Summary: [Queens release] neutron-openvswitch high cpu usage
Product: [Community] RDO Reporter: Ivan Garcia <igarcia>
Component: openstack-neutronAssignee: Assaf Muller <amuller>
Status: CLOSED NEXTRELEASE QA Contact: Ofer Blaut <oblaut>
Severity: high Docs Contact:
Priority: unspecified    
Version: unspecifiedCC: chrisw, srevivo
Target Milestone: ---   
Target Release: trunk   
Hardware: x86_64   
OS: Linux   
Whiteboard:
Fixed In Version: Doc Type: If docs needed, set a value
Doc Text:
Story Points: ---
Clone Of: Environment:
Last Closed: 2018-04-26 18:28:39 UTC Type: Bug
Regression: --- Mount Type: ---
Documentation: --- CRM:
Verified Versions: Category: ---
oVirt Team: --- RHEL 7.3 requirements from Atomic Host:
Cloudforms Team: --- Target Upstream Version:
Embargoed:

Description Ivan Garcia 2018-04-25 14:26:55 UTC
Description of problem:

"We just ran into a case where the openvswitch agent (local dev destack, current master branch) eats 100% of CPU time.
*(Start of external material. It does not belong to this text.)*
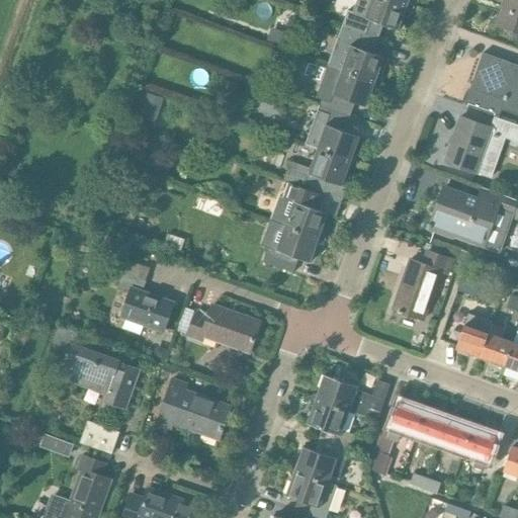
[(399,30),(408,5),(394,0),(370,0),(364,16),(353,12),(347,10),(343,25),(377,38),(382,24),(399,30)]
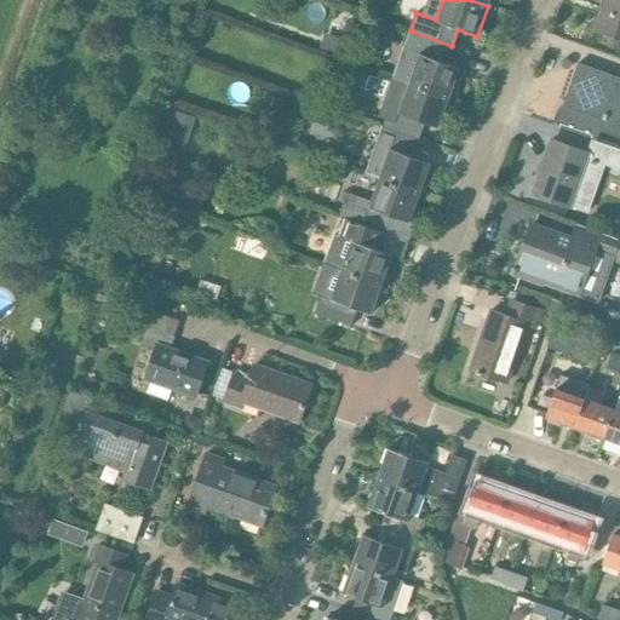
[(619,0),(606,0),(602,10),(595,29),(619,38),(619,0)]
Pyflame profiling show the time being largely spent in neutron.agent.linux.ip_conntrack, line 95.

https://github.com/openstack/neutron/blob/master/neutron/agent/linux/ip_conntrack.py#L95

The code around this line is:

        while True:
            pool.spawn_n(self._process_queue)
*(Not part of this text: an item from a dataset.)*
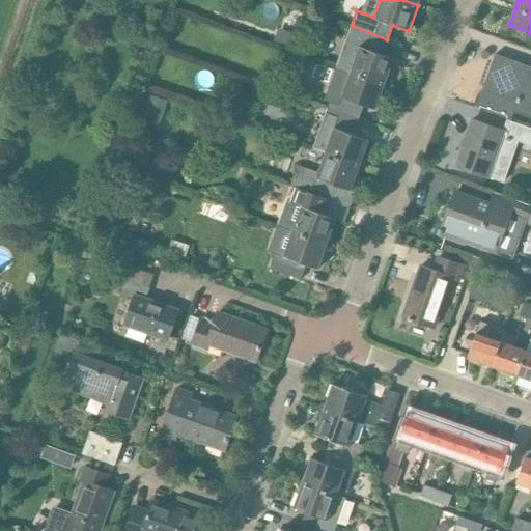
[(382,54),(387,39),(352,26),(345,43),(358,48),(350,71),(385,83),(394,59),(382,54)]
The documentation of eventlet.spawn_n says: "The same as spawn(), but it’s not possible to know how the function terminated (i.e. no return value or exceptions). This makes execution faster. See spawn_n for more details." I suspect that GreenPool.spawn_n may behave similarly.

It seems plausible that spawn_n is returning very quickly because of some error, and then all time is quickly spent in a short circuited while loop."
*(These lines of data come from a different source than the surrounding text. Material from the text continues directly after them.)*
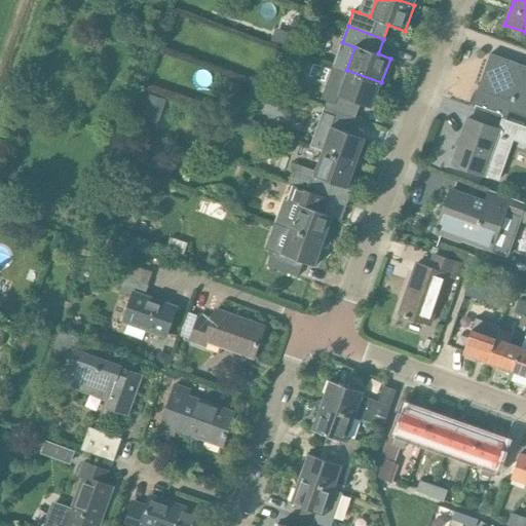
[(290,34),(286,47),(299,51),(303,38),(290,34)]
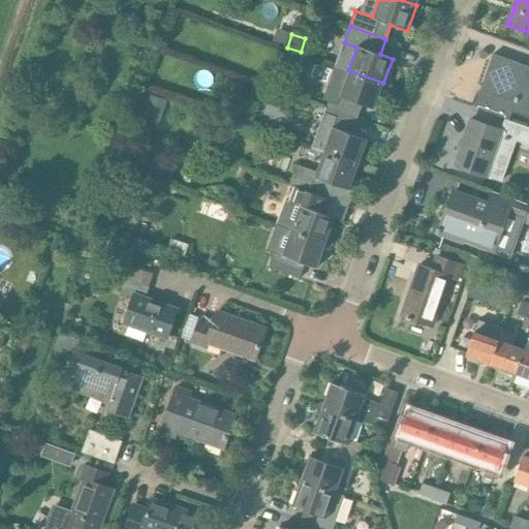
[(528,67),(493,55),(474,106),(509,120),(512,113),(528,118),(528,67)]
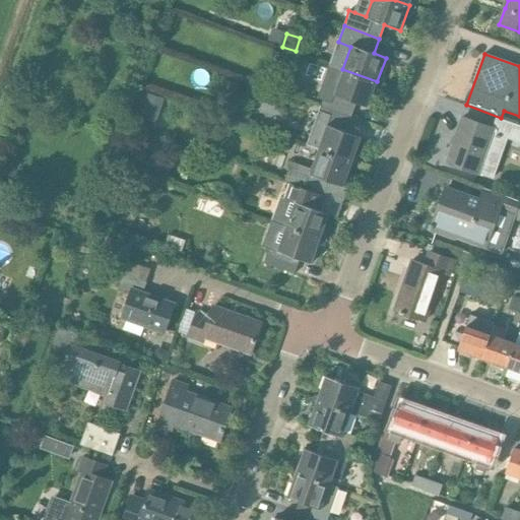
[(377,81),(342,69),(342,70),(328,65),(317,98),(322,100),(321,106),(350,117),(356,103),(368,107),(377,81)]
https://bugs.launchpad.net/neutron/+bug/1750777

Version-Release number of selected component (if applicable):


How reproducible:

Always

Steps to Reproduce:
1. Deploy a RDO openstack cloud (queens)
2. execute the "top" command
3. neutron-openvswitch will use 100% of cpu time (compute and nodes)

Actual results:
neutron-openvswitch uses 100% cpu time



Expected results:

neutron-openvswitch does not use 100% cpu time

Additional info:

https://bugs.launchpad.net/neutron/+bug/1750777

Comment 1 Assaf Muller 2018-04-26 18:28:39 UTC
The fix is in upstream stable/queens as of April 5th:
https://review.openstack.org/#/c/554258/